• TEXT EXCERPT:
-*-*-

Thursday, August 16, 2012

Bones, pt. 1

Summer is over and I got to experience one of the greatest adventures of my life so far.  The thing I prepared for and prayed for and got excited for and nervous for and so many other emotions and preparations were made all for this one thing that happened.  And now it is over.

But I refuse to write a post "closing out" what I learned this summer because in a lot of ways, this summer started so many things, not ended them.  A lot of things that I learned this summer I will keep with me for the rest of my life as God builds onto them, refines them, and even further reveals them to me in new and exciting ways.  A lot of the people I met I have just started forming relationships with, so despite the fact that we are in separate places and we "had a good run," the run is not over, my friends.  Oh, no.  The depths of the purposes of this summer are beginning to dig into my life.  A faith that is not persistent over time is not a real faith.  A faith that comes in stages will leave you with a million lessons left on a shelf, screaming to be used in the next "stage" while you are fumbling in the dark, looking for the same help you have shoved in the corner.

The door to a season may close, I guess.  But it never really locks.

"being confident of this, that he who began a good work in you will carry it on to completion until the day of Christ Jesus." Philippians 1:6

Closing off Summer 2012 as a summer that was well worth the while but over and done is like slamming shut the cover of a book and moving on to the next edition, completely forgetting what happened in the book before, leaving it and all of its words and truths and lessons and chapters to collect dust and cobwebs.  Now that's just silly.

-*-*-

• DIRECTIVE 1:
Recast the entries as a Markdown table with columns headed Row and Line. Start at the line with "median 28, box 20 to 40, whiskers 6 to 68", go on through the line with "Between Bus 1", and skip the blank lines.

-*-*-

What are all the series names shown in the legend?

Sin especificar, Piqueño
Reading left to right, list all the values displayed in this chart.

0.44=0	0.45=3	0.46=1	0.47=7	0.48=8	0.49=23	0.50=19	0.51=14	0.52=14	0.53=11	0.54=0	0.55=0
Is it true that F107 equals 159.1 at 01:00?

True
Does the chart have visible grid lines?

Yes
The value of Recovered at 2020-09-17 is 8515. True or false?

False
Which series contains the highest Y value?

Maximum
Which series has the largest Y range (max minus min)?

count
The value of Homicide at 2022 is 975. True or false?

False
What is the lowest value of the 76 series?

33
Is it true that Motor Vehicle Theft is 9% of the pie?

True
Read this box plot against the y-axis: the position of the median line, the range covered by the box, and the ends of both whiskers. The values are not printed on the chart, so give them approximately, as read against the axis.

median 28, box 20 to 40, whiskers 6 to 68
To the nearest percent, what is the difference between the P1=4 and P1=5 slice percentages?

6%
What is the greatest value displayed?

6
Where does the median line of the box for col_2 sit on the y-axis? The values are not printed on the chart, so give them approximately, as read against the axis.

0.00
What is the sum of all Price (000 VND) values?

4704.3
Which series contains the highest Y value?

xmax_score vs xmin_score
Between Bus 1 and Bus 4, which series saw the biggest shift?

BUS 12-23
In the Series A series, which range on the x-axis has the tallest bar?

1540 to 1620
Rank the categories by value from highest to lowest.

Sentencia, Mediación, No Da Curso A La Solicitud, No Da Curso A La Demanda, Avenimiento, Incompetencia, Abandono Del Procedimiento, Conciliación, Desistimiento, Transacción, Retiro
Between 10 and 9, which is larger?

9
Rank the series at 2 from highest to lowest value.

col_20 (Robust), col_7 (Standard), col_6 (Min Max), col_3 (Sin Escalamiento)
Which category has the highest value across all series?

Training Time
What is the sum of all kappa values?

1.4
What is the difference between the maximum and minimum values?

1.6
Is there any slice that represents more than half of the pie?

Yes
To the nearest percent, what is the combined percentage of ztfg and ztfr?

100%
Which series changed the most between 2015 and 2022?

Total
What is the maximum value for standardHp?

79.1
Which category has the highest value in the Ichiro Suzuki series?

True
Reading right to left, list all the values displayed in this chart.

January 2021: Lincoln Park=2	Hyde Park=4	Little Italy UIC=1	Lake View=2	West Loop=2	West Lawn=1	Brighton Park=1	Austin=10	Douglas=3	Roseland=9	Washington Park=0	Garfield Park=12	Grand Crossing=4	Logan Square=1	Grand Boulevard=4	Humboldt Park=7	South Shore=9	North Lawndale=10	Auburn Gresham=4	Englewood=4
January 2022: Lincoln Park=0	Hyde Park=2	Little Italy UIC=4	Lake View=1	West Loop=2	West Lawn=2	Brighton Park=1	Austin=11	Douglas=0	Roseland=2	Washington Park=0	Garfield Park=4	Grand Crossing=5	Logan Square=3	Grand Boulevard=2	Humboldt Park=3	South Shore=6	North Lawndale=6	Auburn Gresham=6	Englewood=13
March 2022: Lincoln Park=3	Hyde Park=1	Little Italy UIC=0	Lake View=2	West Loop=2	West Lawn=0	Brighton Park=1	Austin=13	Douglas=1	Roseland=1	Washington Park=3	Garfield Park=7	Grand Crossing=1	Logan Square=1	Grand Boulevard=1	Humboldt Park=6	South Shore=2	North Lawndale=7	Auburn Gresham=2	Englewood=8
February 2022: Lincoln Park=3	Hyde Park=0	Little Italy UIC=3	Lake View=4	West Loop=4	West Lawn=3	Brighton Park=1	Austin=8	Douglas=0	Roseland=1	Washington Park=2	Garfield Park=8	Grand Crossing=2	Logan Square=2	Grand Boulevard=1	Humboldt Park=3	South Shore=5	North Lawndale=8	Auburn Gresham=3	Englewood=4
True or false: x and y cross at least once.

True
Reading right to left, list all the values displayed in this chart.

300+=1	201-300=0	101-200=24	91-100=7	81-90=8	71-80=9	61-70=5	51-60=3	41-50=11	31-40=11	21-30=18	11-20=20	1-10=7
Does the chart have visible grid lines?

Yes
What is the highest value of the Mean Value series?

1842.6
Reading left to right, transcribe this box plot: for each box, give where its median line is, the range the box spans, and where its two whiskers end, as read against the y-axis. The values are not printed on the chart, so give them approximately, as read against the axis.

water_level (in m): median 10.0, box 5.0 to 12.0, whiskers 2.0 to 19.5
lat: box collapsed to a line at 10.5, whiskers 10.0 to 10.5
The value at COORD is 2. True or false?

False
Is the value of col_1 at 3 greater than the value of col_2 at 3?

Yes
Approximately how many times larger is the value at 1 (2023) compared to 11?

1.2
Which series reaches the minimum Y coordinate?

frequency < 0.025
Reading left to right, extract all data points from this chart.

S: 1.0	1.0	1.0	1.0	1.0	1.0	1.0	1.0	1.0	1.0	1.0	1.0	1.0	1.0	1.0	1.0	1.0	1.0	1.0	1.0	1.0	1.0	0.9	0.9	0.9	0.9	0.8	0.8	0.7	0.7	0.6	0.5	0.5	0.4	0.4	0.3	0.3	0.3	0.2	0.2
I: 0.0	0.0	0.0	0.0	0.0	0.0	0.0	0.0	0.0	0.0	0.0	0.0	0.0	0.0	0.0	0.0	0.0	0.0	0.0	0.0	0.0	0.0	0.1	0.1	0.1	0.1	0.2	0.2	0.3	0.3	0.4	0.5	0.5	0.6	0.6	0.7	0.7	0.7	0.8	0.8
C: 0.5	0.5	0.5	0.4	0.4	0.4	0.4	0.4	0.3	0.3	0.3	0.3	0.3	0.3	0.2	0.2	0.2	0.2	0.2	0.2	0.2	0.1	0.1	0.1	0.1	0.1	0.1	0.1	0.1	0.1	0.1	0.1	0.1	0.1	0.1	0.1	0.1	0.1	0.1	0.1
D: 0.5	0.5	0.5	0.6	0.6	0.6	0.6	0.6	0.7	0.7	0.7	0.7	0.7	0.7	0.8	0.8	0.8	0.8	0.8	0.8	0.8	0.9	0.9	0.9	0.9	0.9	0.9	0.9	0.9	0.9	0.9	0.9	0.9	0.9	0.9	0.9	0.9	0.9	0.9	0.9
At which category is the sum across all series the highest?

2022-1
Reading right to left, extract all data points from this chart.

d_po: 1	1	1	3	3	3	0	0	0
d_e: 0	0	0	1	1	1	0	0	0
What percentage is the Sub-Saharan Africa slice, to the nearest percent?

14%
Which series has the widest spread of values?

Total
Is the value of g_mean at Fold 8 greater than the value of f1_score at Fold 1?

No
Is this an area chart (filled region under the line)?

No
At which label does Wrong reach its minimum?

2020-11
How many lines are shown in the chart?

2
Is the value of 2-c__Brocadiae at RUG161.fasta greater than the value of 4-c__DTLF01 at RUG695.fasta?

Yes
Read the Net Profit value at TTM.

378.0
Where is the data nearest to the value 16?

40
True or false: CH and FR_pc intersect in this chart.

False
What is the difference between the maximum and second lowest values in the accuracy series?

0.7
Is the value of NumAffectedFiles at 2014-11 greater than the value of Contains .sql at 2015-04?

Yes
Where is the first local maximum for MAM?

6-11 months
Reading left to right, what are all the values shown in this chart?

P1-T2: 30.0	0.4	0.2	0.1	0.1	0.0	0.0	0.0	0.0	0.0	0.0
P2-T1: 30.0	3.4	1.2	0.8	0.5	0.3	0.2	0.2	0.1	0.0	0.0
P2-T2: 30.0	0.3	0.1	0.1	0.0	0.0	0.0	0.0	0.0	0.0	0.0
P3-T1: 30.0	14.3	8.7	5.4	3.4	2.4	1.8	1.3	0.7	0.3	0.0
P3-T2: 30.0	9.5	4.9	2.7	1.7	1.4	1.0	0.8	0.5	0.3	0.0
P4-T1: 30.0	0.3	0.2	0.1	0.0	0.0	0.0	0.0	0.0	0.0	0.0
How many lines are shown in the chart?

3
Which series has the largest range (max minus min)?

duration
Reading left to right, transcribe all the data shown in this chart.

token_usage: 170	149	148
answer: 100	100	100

-*-*-

• DIRECTIVE 2:
Carry the blog post about Summer 2012 forward from its last sentence.

• ANSWER BOX 1:
| Row | Line |
|---|---|
| 1 | median 28, box 20 to 40, whiskers 6 to 68 |
| 2 | To the nearest percent, what is the difference between the P1=4 and P1=5 slice percentages? |
| 3 | 6% |
| 4 | What is the greatest value displayed? |
| 5 | 6 |
| 6 | Where does the median line of the box for col_2 sit on the y-axis? The values are not printed on the chart, so give them approximately, as read against the axis. |
| 7 | 0.00 |
| 8 | What is the sum of all Price (000 VND) values? |
| 9 | 4704.3 |
| 10 | Which series contains the highest Y value? |
| 11 | xmax_score vs xmin_score |
| 12 | Between Bus 1 and Bus 4, which series saw the biggest shift? |

• ANSWER BOX 2:
Yes, we move on.  But we carry with us lessons and truths we have learned.  We follow up with the people we have met.  So, I'm going to do just that.  For the rest of my life.

Now that that's out of the way...

Reality.  Not just any reality, a different type.  One that is past the reality of just going to church or just going to bible study or even praying pretty prayers, the kind you rehearse before it gets to you in the circle because it has to sound just right.  Oh, no.  Beyond that.  This is the reality of our God.  An active, living, powerful God who interferes with our lives and speaks to us on a daily basis.  I don't mean speaks to us on a surface level, I'm talking about words that pierce us deep to our inner core and make us feel.

Feeling God.  What a controversial issue in Christian culture today.  There is a difference between an emotional Christian high and an emotional response to the love evoked by the One who has captivated our hearts.  So often we try to either:  

1. Avoid the emotional experience by living a life of studying the bible every morning with a cup of coffee and a notepad to jot down new facts about God or Jerusalem or the ancient customs of Israelites or the many trials of Paul and the trinity and whatever else that is solid and good and so applicable to our lives and these things connect to us, they make us ponder and wonder and make us so interested.  And then that's it.  That's enough.  We read about it and study it and know it and like it even, but that's all.

2. Feed off of the emotion and completely miss the God of it all.  We stimulate tears with sad music or think we have to cry or fall on the ground or lift our hands or come down to the alter call and pray "the prayer" because we feel so emotional.  And then we leave the dim lit room and love Jesus for a week and then it's all over and we go through this turmoil of why we can't "feel" God.  It's because we felt human-produced emotion, not the spirit-produced presence of God.  We just want to feel something.

Well, look.  I'm not an expert at this.  What I have learned in my life is that there is emotion involved in loving Jesus.  It's love.  We don't worship that emotion or that feeling.  We worship a God who loves us for all of our faults and shortcomings and quirks and that, my friends, produces love in our hearts.  It produces an active, living, excited love in our hearts for Jesus.  One that can be recognized both internally and externally.

One of my favorite lyrics from John Mark McMillan:

"Like fools in love, we're bound to make a scene..."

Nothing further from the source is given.